Core inflation, which removes the more volatile food and energy prices, rose 1%, faster than May’s 0.9% increase.

Improvement in June

China’s economy showed some early signs of improvement in June, as Covid outbreaks and lockdowns eased. But high-frequency data suggest the economy contracted in the second quarter. Fresh virus flareups in parts of the eastern province of Anhui, and coastal provinces Jiangsu, Fujian and Guangdong, pose a growing threat to the fragile recovery. 

The central bank’s stimulus has been relatively modest this year. The People’s Bank of China is scheduled to review its one-year lending interest rate on Friday.

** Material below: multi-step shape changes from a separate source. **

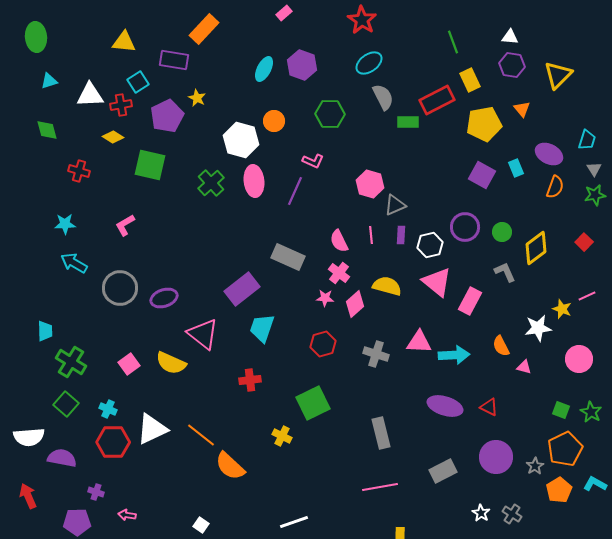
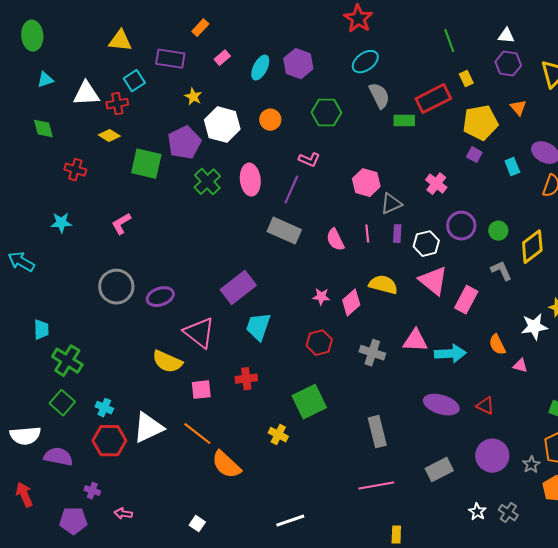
pink rectangle: (284, 13) -> (222, 58), moved
orange rectangle: (204, 29) -> (200, 28), size x0.6
yellow rectangle: (470, 80) -> (466, 79), size x0.7
purple pentagon: (167, 116) -> (184, 143), moved
white hexagon: (241, 140) -> (222, 125), moved
purple square: (482, 175) -> (474, 155), moved, size x0.6
gray rectangle: (288, 257) -> (284, 231), moved
cyan arrow: (74, 263) -> (21, 262), moved
pink cross: (339, 273) -> (436, 184), moved
pink square: (129, 364) -> (201, 390), moved, turned 30

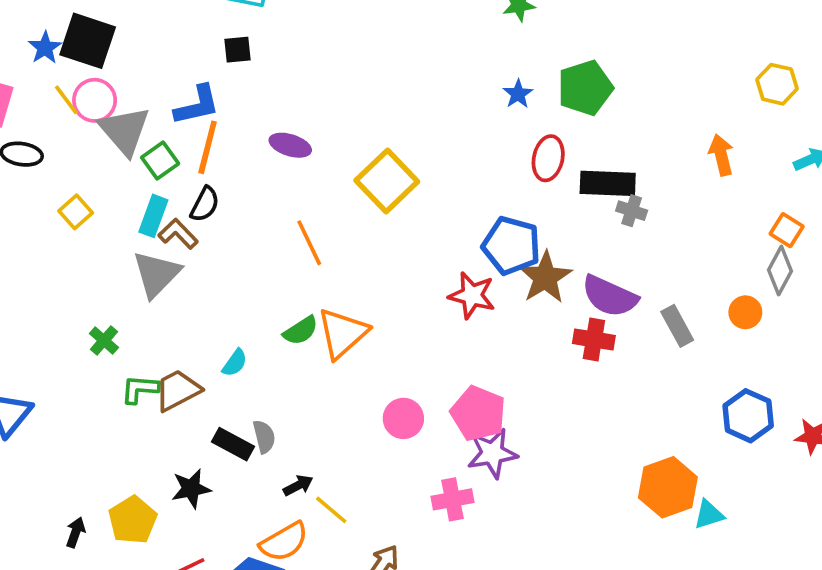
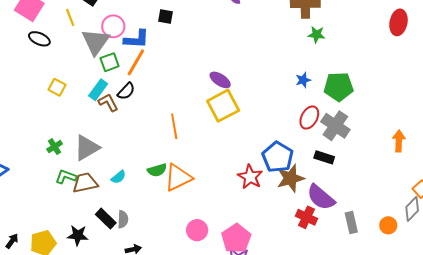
pink circle: (95, 100) -> (113, 26), moved
purple ellipse: (290, 145) -> (220, 80), moved
black rectangle: (608, 183) -> (324, 157), moved, size x0.7
gray cross: (632, 211) -> (335, 126), moved, size x1.8
yellow square: (76, 212) -> (57, 87), moved, turned -36
gray triangle: (156, 274) -> (87, 148), moved

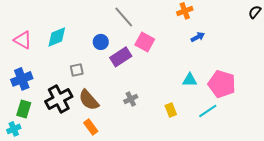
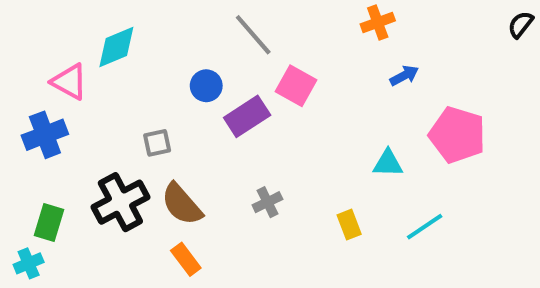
cyan diamond: (57, 37) -> (116, 47), moved
pink triangle: (23, 40) -> (69, 82), moved
blue cross: (22, 79) -> (45, 135), moved
pink pentagon: (222, 84) -> (457, 135), moved

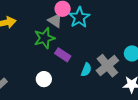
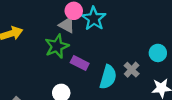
gray cross: (107, 66) -> (132, 70), size x0.6
cyan semicircle: (86, 70) -> (108, 77), size x1.5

Amid heightened attention on the inflation outlook and under the pressure of capital outflows due to the Federal Reserve’s policy tightening, Governor Yi Gang has signaled that for the rest of the year, monetary stimulus would likely focus on boosting credit rather than lowering interest rates. 

“Chinese inflation dynamics remain very different to those in other major economies,” Craig Botham, chief China economist at Pantheon Macroeconomics, wrote in a note before the data release. “Monetary policy will not need to tighten even after several rising prints, because the long-term outlook remains benign.”